What you need to know\be able to do at this level: Be well versed in the MarkLogic API. Be able to create the proper indexes for your data and queries. Know how to use cts:search and search: search. Be able to create a proper data model for your data. Be able to write HTML interfaces for your implementation. Be able to use and understand the logs. Know how to not create deadlocks. Be comfortable with Functional Programming instead of Object Oriented Programming.
Level 3 – Defined
Knowledge about the technology is recorded, shared and maintained. Policies are established around deploying, backing up, and restoring the application and scripts are created to automate many of these activities. Developers identify “best practices” for code on MarkLogic. Code and implementation is robust and mature. Standard build and deployment practices are implemented. Automated tests are used at part of every deployment.
What you need to know\be able to do at this level: How to set up Enodes, Dnodes, and cache settings appropriately. Create a deployment mechanism so that the Admin Console does not need to be used. Set up automatic backups and be able to restore from them consistently. Be able to deploy to new boxes consistently. Create range indexes. Implement faceted searched. Use a knowledgebase for MarkLogic knowledge. Unit, functional, and end-user testing using XQuery.
Level 4 – Managed
Metrics are recorded by logging statements in the code. Sys admins have configured the implementations to alert them after specified thresholds are reached for various metrics. Developers are skilled at estimating work effort, risk levels, and impact of code changes. Management is skilled at estimating staffing needs for given business requirements that will be addressed via MarkLogic implementations. Security analysts are skilled at evaluating the risk levels of MarkLogic implementations and recommending actions to mitigate them. Releases are consistently and automatically deployed from lane to lane with little or no human intervention. Restores are predictable, automated, and successful.
What you need to know\be able to do at this level: Write meaningful logging statements at appropriate levels. Set up system alerting based on applications health (not just system or OS health).
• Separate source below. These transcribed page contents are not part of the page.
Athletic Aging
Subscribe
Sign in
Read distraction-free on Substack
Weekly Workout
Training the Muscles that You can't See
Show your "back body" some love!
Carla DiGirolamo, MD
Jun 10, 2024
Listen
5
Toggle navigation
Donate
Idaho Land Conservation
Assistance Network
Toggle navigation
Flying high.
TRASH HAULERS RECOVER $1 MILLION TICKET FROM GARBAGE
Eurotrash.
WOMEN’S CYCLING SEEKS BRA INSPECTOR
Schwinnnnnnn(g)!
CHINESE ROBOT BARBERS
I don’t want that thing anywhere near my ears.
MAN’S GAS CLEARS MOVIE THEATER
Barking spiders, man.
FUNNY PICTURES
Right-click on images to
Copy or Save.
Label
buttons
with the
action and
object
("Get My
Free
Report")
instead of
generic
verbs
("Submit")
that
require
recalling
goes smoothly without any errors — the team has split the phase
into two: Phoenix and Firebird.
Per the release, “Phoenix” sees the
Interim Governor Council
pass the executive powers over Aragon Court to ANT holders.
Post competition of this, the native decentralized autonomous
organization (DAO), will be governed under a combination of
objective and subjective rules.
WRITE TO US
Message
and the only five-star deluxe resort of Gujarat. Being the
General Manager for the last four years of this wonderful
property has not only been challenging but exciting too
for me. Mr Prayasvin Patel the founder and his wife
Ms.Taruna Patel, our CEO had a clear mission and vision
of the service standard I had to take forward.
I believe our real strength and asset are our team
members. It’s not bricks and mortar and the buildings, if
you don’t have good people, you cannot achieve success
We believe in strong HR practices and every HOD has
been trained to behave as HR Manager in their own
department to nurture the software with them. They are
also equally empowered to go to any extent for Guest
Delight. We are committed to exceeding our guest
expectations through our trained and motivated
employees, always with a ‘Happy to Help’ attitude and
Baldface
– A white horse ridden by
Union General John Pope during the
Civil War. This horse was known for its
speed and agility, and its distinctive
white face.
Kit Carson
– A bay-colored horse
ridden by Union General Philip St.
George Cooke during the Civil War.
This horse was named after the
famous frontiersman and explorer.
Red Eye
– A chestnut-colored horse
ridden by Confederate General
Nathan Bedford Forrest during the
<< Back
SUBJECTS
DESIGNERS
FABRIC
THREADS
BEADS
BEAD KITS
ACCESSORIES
Know the functions that can potentially permit injected code to be evaluated. Know how to run the application under different users with differing roles and permissions. Use amps appropriately. Use code reviews to look for adherence to coding standards and to find faulty code.
Level 5 – Optimizing
System analysts review MarkLogic implementations using historical metrics to determine optimal use of resources. Quality Assurance engineers identify areas of performance improvement. High availability implementations are possible. Maintenance costs are low, and sys admins spend little time directly attending to the implementation. Developers spend little time on maintenance and most of their time on new features, new uses of the technology, and new techniques.
What you need to know\be able to do at this level: Train new developers to MarkLogic on best practices and coding standards. Create automation tools for testing, deploying, managing, and gathering metrics of MarkLogic implementations. Know how to use xdmp:plan, xdmp:estimate, and other profiling techniques to tune queries.
MarkLogic Server is a relatively new product, as is the community around it, which means that there are not already many of the maturity tools out there as there are for other platforms, like automated deployments, static code analysis tools, and robust IDEs. As the customers’ implementations mature, I would expect the tools in the community and from MarkLogic will mature also.
I’m interested to know what you all think about this. Do you feel like your development processes around MarkLogic development are mature enough? What have you done to create a mature process with MarkLogic?